> Task directions
From the forum thread about the roof control module, extract the passage starting with "Does anyone know" and going on through "years without it?", word for word.

> Source document
□ □ □

Oh, I see - I thought its operation was like the LCT module, based on clicks. I can see how holding it would drain the battery. Thank you for the response.
Does anyone know if the Vortex here still has a groupbuy code that can be used for the module?


----------



## theothereos (Oct 9, 2006)

*Re: (solarflare)*

Installed my module this past weekend. How the heck did I go 1.5 years without it?







So awesome, just touch lever once for roof operation and I have option to control roof with remote. Not to mention you can reverse the roof lever action (always seemed backwords to me), set the windows for up or down when roof action is completed... I would rave more, but I need to get back to my day job.
-dawn


----------



## ashbinder (Nov 27, 2006)

*Re: (theothereos)*

Calling on those that have it installed - do any of you an Eos with the half MFD??? I'm trying to confirm that the module can be configured properly without the full MFD and I haven't been able to get a fully satisfactory answer.

□ □ □

> Extracted information

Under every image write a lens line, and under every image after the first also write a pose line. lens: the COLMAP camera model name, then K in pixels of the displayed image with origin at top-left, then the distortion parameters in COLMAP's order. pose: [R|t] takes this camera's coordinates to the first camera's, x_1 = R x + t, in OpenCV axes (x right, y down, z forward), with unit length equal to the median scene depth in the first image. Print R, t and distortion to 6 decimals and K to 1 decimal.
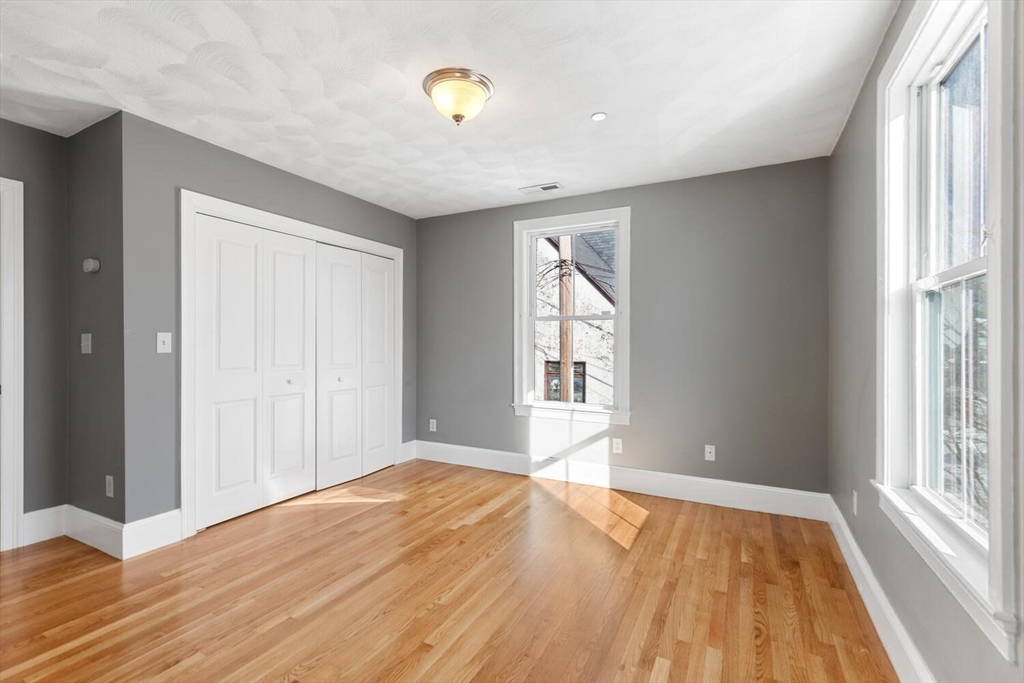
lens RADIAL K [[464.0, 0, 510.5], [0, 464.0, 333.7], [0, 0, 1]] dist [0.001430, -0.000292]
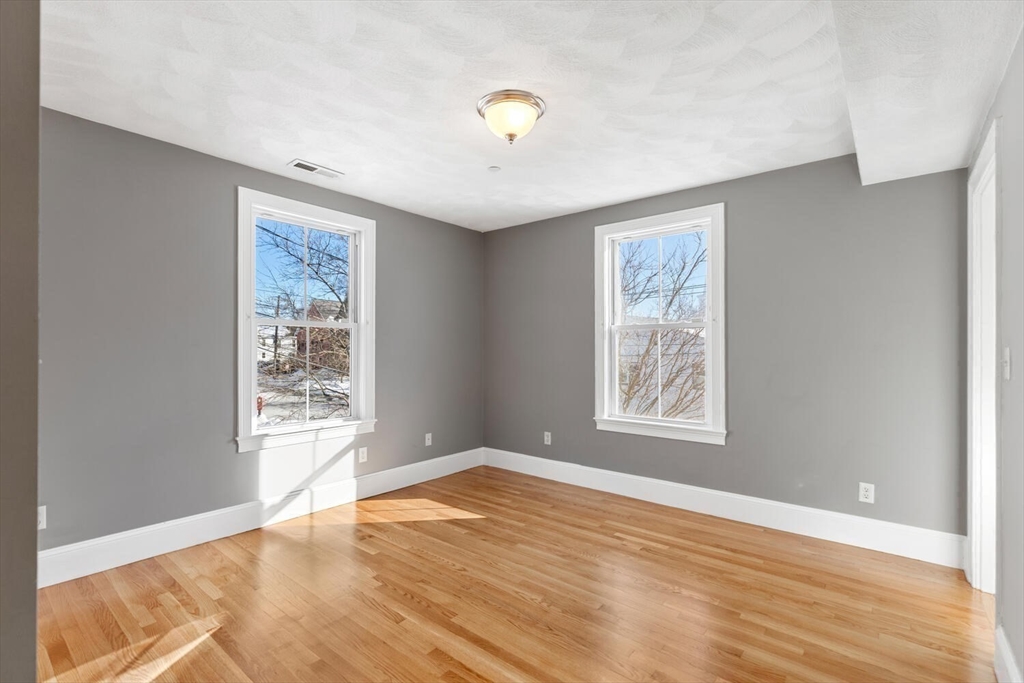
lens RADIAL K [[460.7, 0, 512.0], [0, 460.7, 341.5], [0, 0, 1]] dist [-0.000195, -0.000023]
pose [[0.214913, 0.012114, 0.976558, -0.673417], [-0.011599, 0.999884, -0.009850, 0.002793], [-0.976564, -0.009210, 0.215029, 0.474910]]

□ □ □

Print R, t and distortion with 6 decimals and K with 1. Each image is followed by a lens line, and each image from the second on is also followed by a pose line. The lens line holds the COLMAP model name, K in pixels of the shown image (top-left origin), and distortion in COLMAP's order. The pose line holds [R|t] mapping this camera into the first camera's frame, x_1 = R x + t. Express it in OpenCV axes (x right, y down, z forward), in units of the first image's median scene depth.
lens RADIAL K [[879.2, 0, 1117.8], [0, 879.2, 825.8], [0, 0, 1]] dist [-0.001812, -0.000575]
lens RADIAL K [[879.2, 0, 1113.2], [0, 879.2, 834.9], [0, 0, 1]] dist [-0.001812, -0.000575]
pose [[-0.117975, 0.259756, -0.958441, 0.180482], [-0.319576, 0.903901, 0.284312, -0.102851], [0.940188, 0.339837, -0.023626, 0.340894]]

□ □ □

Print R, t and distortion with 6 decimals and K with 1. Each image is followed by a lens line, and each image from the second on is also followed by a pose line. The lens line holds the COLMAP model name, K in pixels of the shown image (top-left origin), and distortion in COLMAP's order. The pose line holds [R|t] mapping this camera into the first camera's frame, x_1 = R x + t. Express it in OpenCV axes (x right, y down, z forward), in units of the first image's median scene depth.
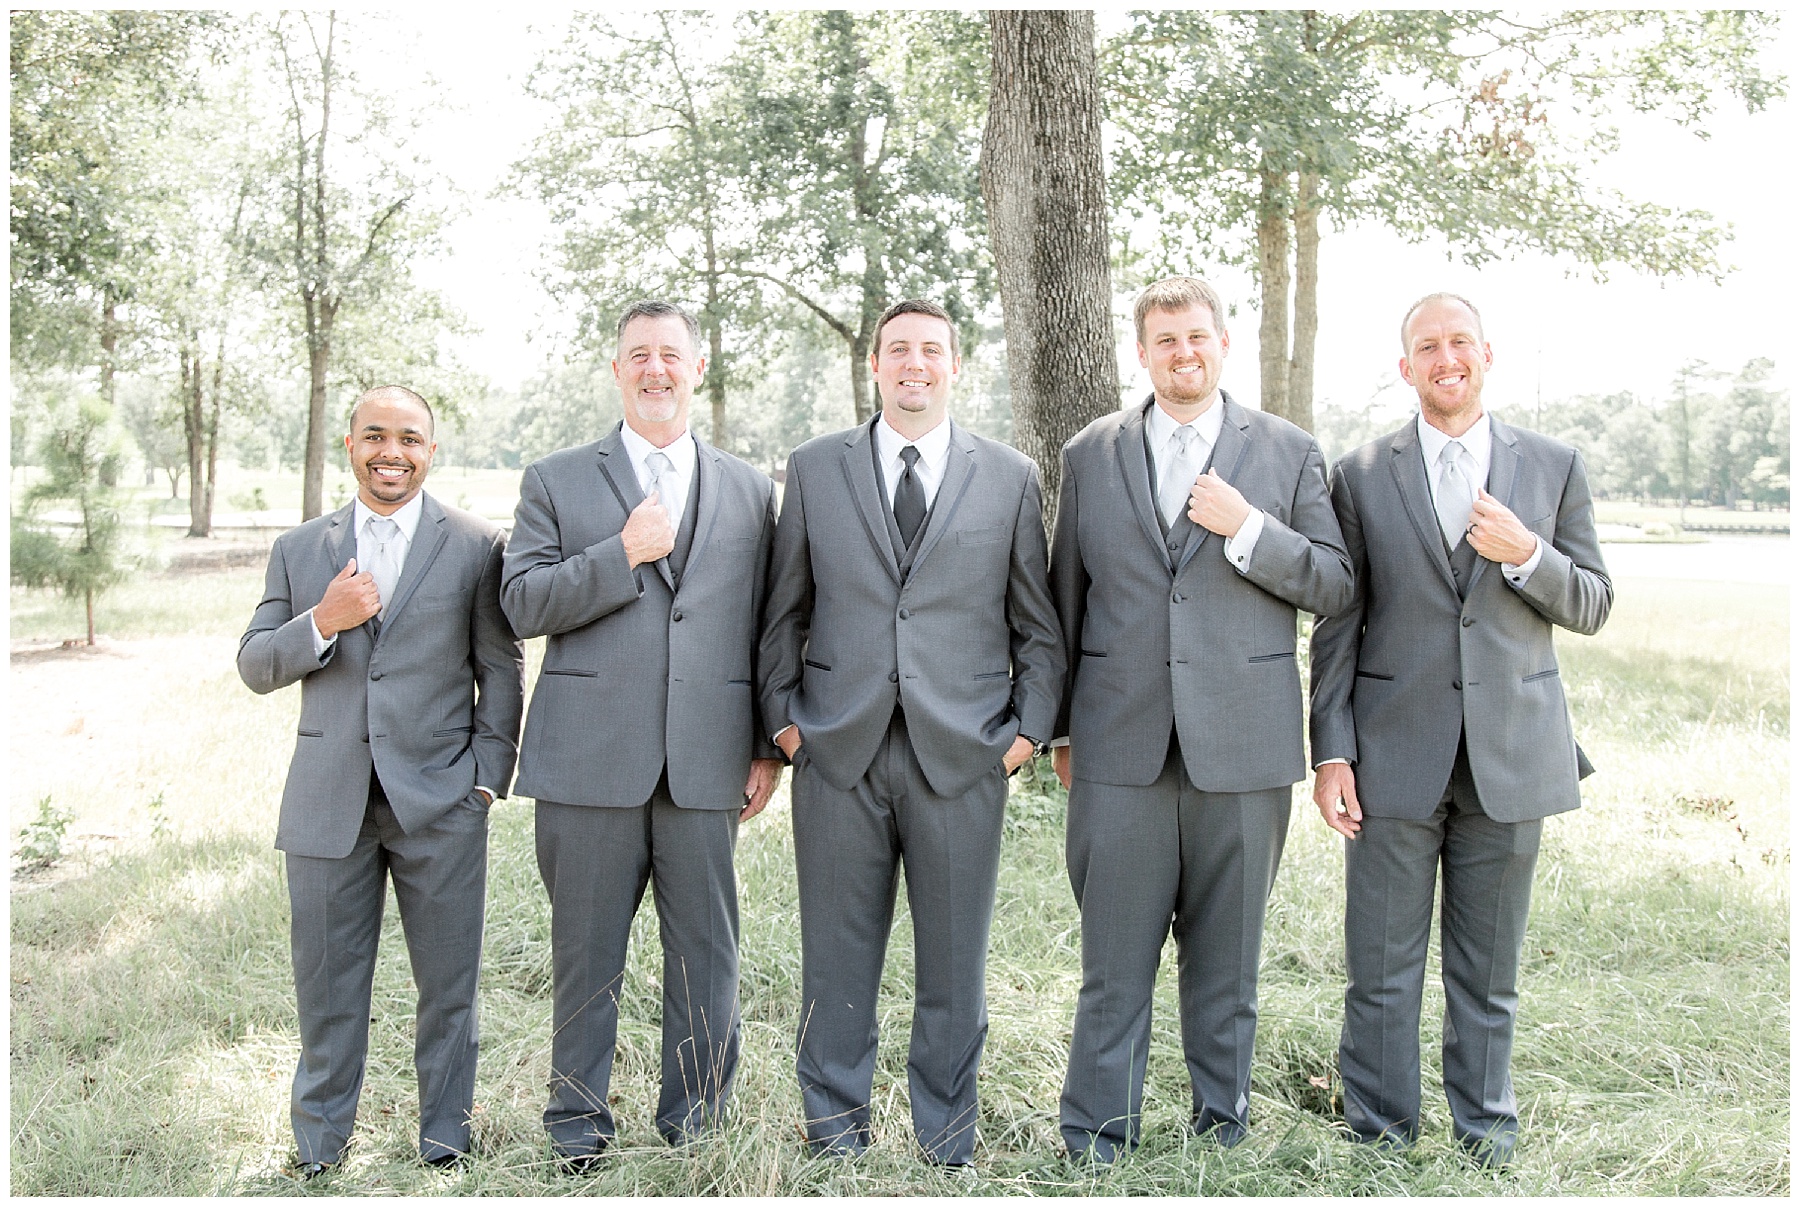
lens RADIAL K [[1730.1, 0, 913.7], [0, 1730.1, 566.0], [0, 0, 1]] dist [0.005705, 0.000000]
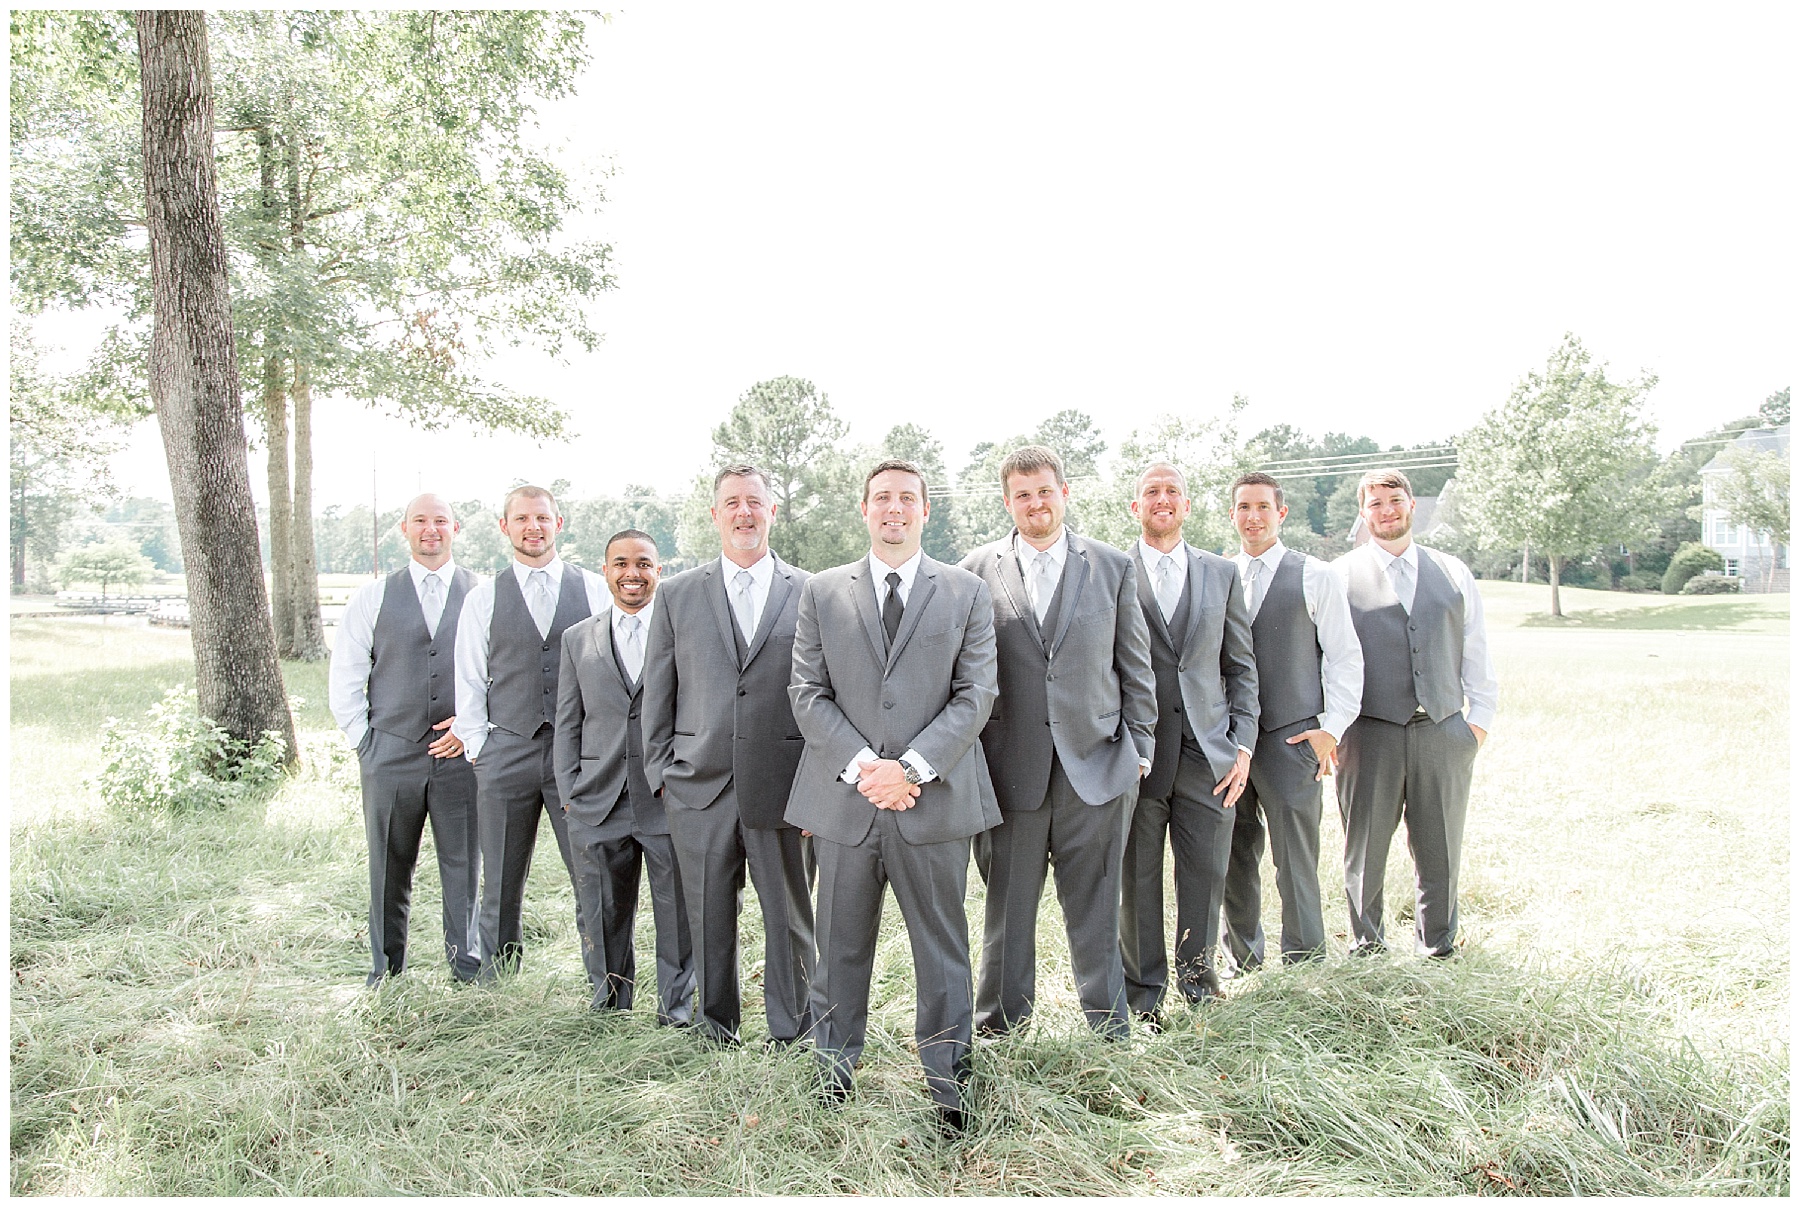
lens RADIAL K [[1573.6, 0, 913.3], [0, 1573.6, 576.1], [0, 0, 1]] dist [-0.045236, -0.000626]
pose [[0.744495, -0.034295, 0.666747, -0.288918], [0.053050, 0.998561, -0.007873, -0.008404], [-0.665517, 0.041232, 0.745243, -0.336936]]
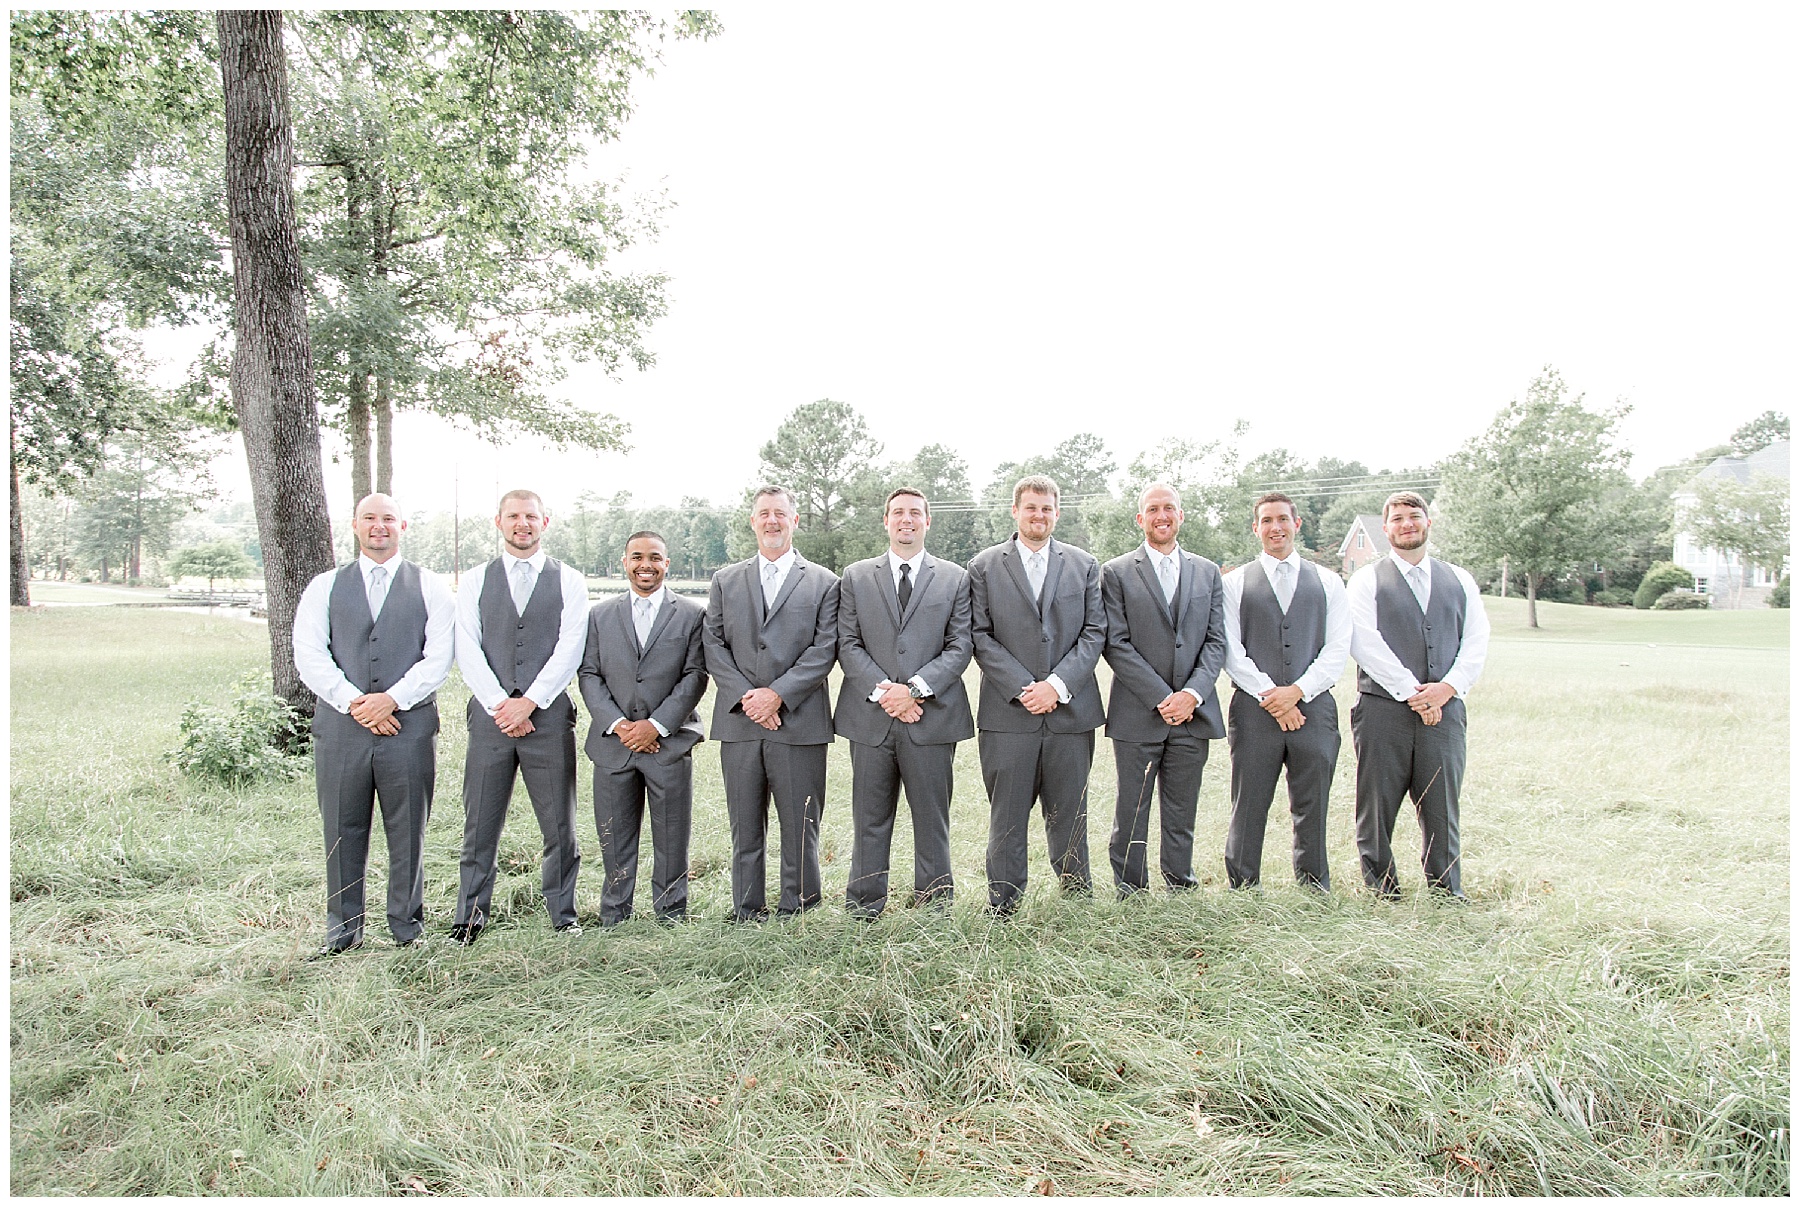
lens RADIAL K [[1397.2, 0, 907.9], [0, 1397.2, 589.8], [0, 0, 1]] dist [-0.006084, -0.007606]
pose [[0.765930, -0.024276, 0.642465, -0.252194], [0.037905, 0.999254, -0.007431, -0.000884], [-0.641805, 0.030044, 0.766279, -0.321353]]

□ □ □

> Solution
Does anyone know if the Vortex here still has a groupbuy code that can be used for the module?


----------



## theothereos (Oct 9, 2006)

*Re: (solarflare)*

Installed my module this past weekend. How the heck did I go 1.5 years without it?